Champion and LoPresti took 2014 off to recharge and regroup, and were legally wed on their 10th anniversary in May of that year. Life had morphed into producing the festival, working as full-time musicians, balancing health concerns and motherhood, and the couple realized they had to make the festival sustainable if they were to continue.
They decided to get back to their roots; and IndieFest 2015, their ninth event, was not only “scaled way down,” they brought it to City Heights, the neighborhood where they are raising Lucian.
“Toni Atkins was very outspoken in her praise of IndieFest as a key player in the revitalization of North Park,” Champion said. “So we thought, ‘If we could do it there, we can do it even better here — in our own neighborhood.’”
They reached out to the City Heights Community Development Corporation (CHCDC); the response was positive and the decision was made. The festival would be held in the center of the new City Heights Urban Village.
It ended up being exactly the right place at the right time.

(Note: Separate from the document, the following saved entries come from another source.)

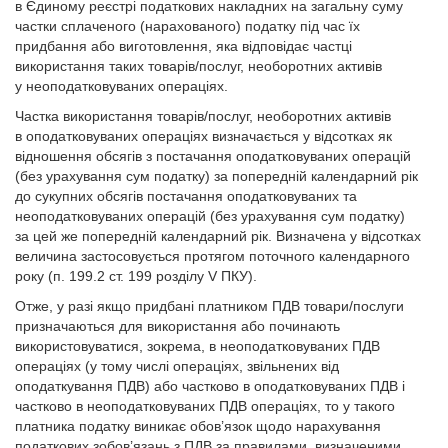
в Єдиному реєстрі податкових накладних на загальну суму
частки сплаченого (нарахованого) податку під час їх
придбання або виготовлення, яка відповідає частці
використання таких товарів/послуг, необоротних активів
у неоподатковуваних операціях.
Частка використання товарів/послуг, не­оборотних активів
в оподатковуваних операціях визначається у відсотках як
відношення обсягів з постачання оподатковуваних операцій
(без урахування сум податку) за поперед­ній календарний рік
до сукупних обсягів постачання оподатковуваних та
неоподатковуваних операцій (без урахування сум податку)
за цей же попередній календарний рік. Визначена у відсотках
величина застосовується протягом поточного календарного
року (п. 199.2 ст. 199 розділу V ПКУ).
Отже, у разі якщо придбані платником ПДВ товари/послуги
призначаються для використання або починають
використовуватися, зокрема, в неоподатковуваних ПДВ
операціях (у тому числі операціях, звільнених від
оподаткування ПДВ) або частково в оподатковуваних ПДВ і
частково в неоподатковуваних ПДВ операціях, то у такого
платника податку виникає обов’язок щодо нарахування
податкових зобов’язань з ПДВ за правилами, визначеними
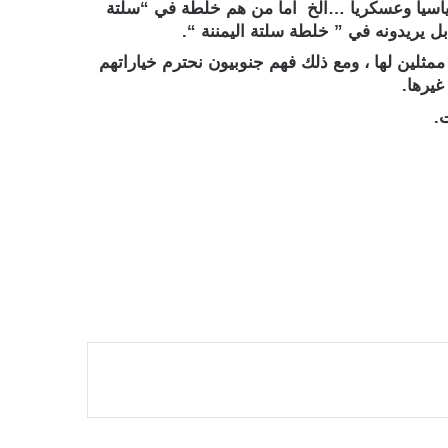
ياسيا وعسكريا …الخ اما من هم خلطة في “سلتة
بل يريدونه في ” خلطة سلتة اليمننة “.
ممثلين لها ، ومع ذلك فهم جنوبيون نحترم خياراتهم
يرها.
.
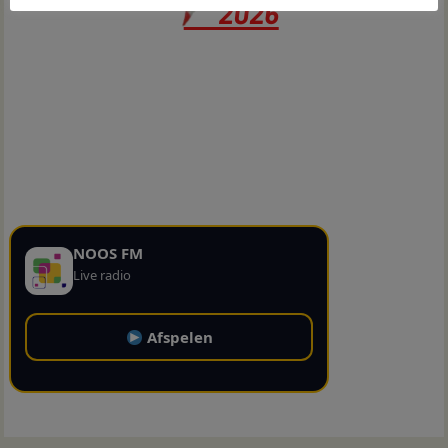
NOOS FM
Live radio
Afspelen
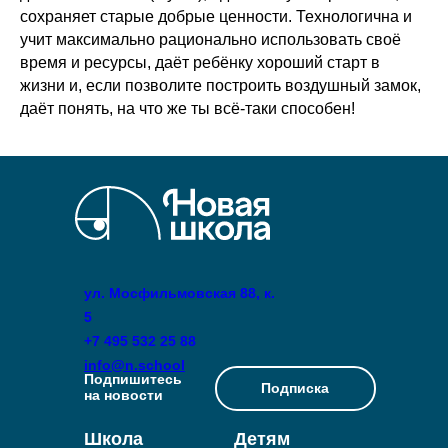
сохраняет старые добрые ценности. Технологична и
учит максимально рационально использовать своё
время и ресурсы, даёт ребёнку хороший старт в
жизни и, если позволите построить воздушный замок,
даёт понять, на что же ты всё-таки способен!
ул. Мосфильмовская 88, к.
5
+7 495 532 25 88
info@n.school
Подпишитесь
Подписка
на новости
Школа
Детям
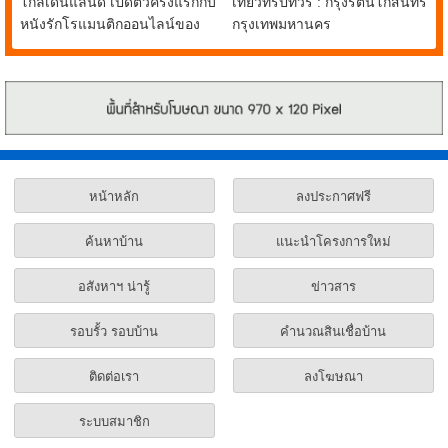
โกลเด้นแลนด์ เปิดตัวครั้งแรกกับ
เที่ยวทริปทัวร์ : กรุงรัตนโกสินทร์
หนังรักโรแมนติกออนไลน์ของ
กรุงเทพมหานคร
น้องหมาชิบะแสนรู้ FIRST
LOVE
หน้าหลัก
ลงประกาศฟรี
ค้นหาบ้าน
แนะนำโครงการใหม่
อสังหาฯ น่ารู้
ข่าวสาร
รอบรั้ว รอบบ้าน
คำนวณสินเชื่อบ้าน
ติดต่อเรา
ลงโฆษณา
ระบบสมาชิก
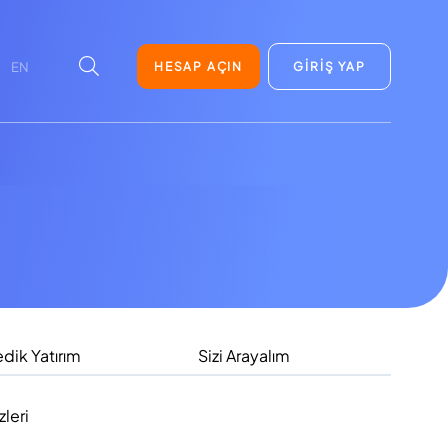
HESAP AÇIN
GİRİŞ YAP
EN
dik Yatırım
Sizi Arayalım
leri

“The recent rash of profiling and deaths of unarmed African American men had our bellies in knots,” LoPresti said. “Racism, homophobia, sexism … injustice of all kinds has been something we’ve fought [through music] at every IndieFest; but now that we are raising our own beautiful, black son, there is a whole new level of urgency to our advocacy.”
Champion had been working on a mash-up of a song LoPresti wrote about racism in 1996, “Call Me Sister,” with Michael Jackson’s “They Don’t Care About Us,” and she said the move and the nation’s climate pushed her to finish the piece, which became a #BlackLivesMatter tribute.
Danielle LoPresti and The Masses performed the mash-up at the end of the festival — with LoPresti singing her words and musical guest Cameron Wright singing Jackson’s — from the main stage at Officer Jeremy Henwood Memorial Park on 44th Street, which faces the Mid City Police Station.
A video of the performance is now on YouTube and Champion said it’s their first YouTube video with “zero dislikes.”
Today, with IndieFest No. 9 now behind them and their tenth anniversary scheduled for March 25, 2016, the parents of 4-year-old Lucian have hope; not only for the rights of our community, but his future as well.
“You know as activists dedicated to social justice, it always seems that progress never comes fast enough,” Champion said. “However, it’s pretty incredible to see how quickly marriage equality has swept the nation since Proposition 8 became a national story. I’m extremely optimistic that SCOTUS will strike down discrimination over this subject once and for all.”
For LoPresti, who has made racism a core issue of her activism, the tools of social media have enhanced the movement and she sees change ahead.
“We are raising a black man in America, and there’s not a minute we forget the intensity of this blessing and responsibility,” LoPresti added. “Both Alicia and I are working to do make things better — and we are taking this very seriously.
“[Today] we have the technology to see the abuse — in a way we never could before and it’s sickening,” she continued. “We now have more inspiration and more tools than ever before to fight it. This gives me hope.”